Here is DDR5-8800 running with Intel MLC:
Intel’s Sierra Forest is expected in 1H’24. We usually expect “1H” to mean June based on previous launches. This will be an Intel 3 platform.
Sierra Forest is 144 cores and is booting OSes and running stress-ng.
Clearwater Forest in Intel 18A in 2025. This is the next E-core design.
Here is the Xeon roadmap between now and 2025.
Here is the DCAI Roadmap including other products. I asked about the lack of HBM accelerators. Intel told me that they will be addressing higher performance memory updates in the future.
Something to note here is that the GPU, Habana Gaudi AI accelerator and FPGAs are continuing. 15 new FPGAs in 2023 is a lot.
Here is Intel’s AI Accelerator TAM:
Intel is talking about OneAPI and SYCL. The pace of this is fast enough that we are going to leave most of that for others since there is not as much being announced here and seems like it is more of a recap.

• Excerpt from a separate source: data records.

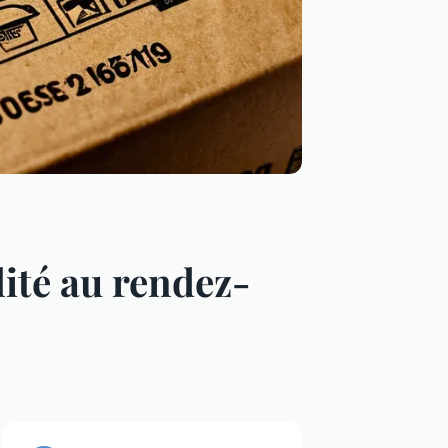
ité au rendez-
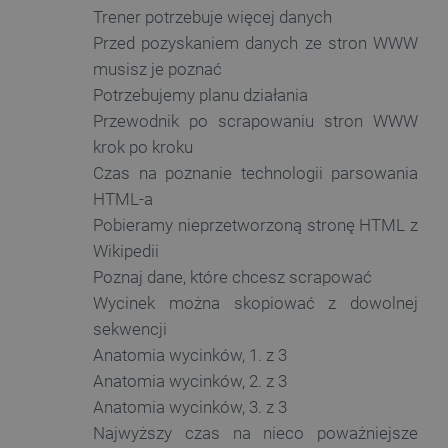
Trener potrzebuje więcej danych
Przed pozyskaniem danych ze stron WWW
musisz je poznać
Potrzebujemy planu działania
Przewodnik po scrapowaniu stron WWW
krok po kroku
Czas na poznanie technologii parsowania
HTML-a
CookieScriptConsent
CookieScript
botland.com.pl
Pobieramy nieprzetworzoną stronę HTML z
Wikipedii
Poznaj dane, które chcesz scrapować
Wycinek można skopiować z dowolnej
sekwencji
Anatomia wycinków, 1. z 3
Anatomia wycinków, 2. z 3
Anatomia wycinków, 3. z 3
Najwyższy czas na nieco poważniejsze
LaVisitorId_Ym90bGFuZC5sYWRlc2suY29tLw
.botland.com.pl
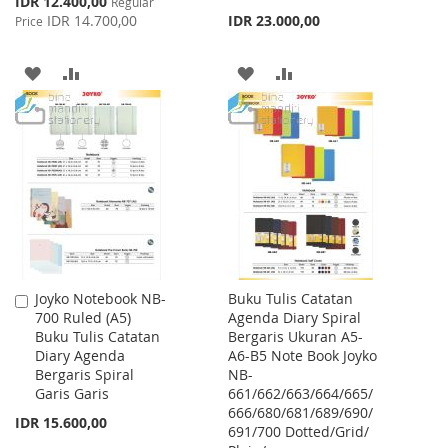
IDR 12.400,00
Regular
Price
IDR 14.700,00
IDR 23.000,00
Price
ADD
ADD
ADD
ADD
TO
TO
TO
TO
WISH
COMPARE
WISH
COMPARE
LIST
LIST
Joyko Notebook NB-
Buku Tulis Catatan
Add
700 Ruled (A5)
Agenda Diary Spiral
to
Buku Tulis Catatan
Bergaris Ukuran A5-
Cart
Diary Agenda
A6-B5 Note Book Joyko
Bergaris Spiral
NB-
Garis Garis
661/662/663/664/665/
666/680/681/689/690/
IDR 15.600,00
691/700 Dotted/Grid/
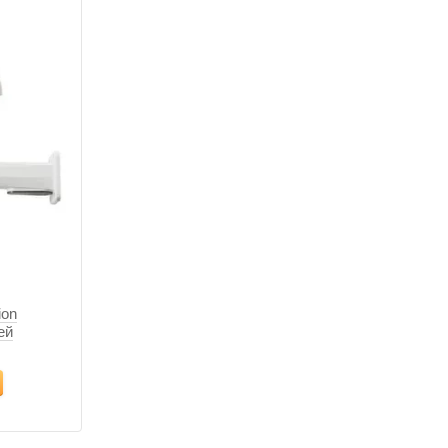
ion
ей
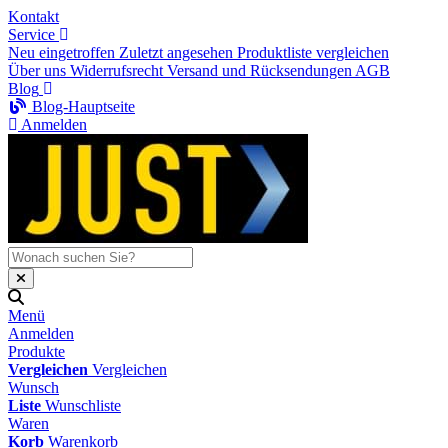
Kontakt
Service
Neu eingetroffen
Zuletzt angesehen
Produktliste vergleichen
Über uns
Widerrufsrecht
Versand und Rücksendungen
AGB
Blog
Blog-Hauptseite
Anmelden
Menü
Anmelden
Produkte
Vergleichen
Vergleichen
Wunsch
Liste
Wunschliste
Waren
Korb
Warenkorb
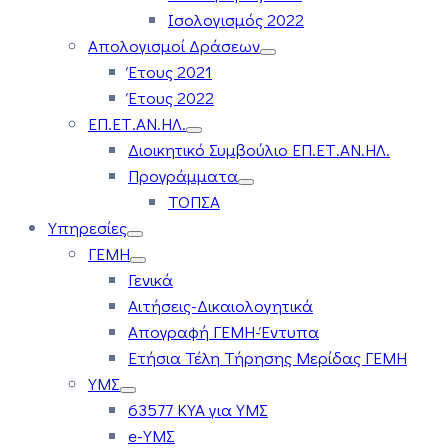
Ισολογισμός 2022
Απολογισμοί Δράσεων
Έτους 2021
Έτους 2022
ΕΠ.ΕΤ.ΑΝ.ΗΛ.
Διοικητικό Συμβούλιο ΕΠ.ΕΤ.ΑΝ.ΗΛ.
Προγράμματα
ΤΟΠΣΑ
Υπηρεσίες
ΓΕΜΗ
Γενικά
Αιτήσεις-Δικαιολογητικά
Απογραφή ΓΕΜΗ-Έντυπα
Ετήσια Τέλη Τήρησης Μερίδας ΓΕΜΗ
ΥΜΣ
63577 ΚΥΑ για ΥΜΣ
e-ΥΜΣ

More to come as the event progresses.
Final Words
There is a lot in here. The P-core versus E-core mix is something we are really interested in at STH. Intel gave us a wide range of the expected future mix of P-cores versus E-cores that it could be shipping in a few years. To be frank, I am much more excited about Sierra Forest than Emerald Rapids at this point. As we increase the number of dedicated accelerators in the ecosystem, having E-cores alongside accelerators may make sense. Also, there are many servers simply running nginx serving web pages that do not need optimizations for high-performance computing.
I asked about what the IO Die or Tile will be called. Intel told me that the exact name is not finalized.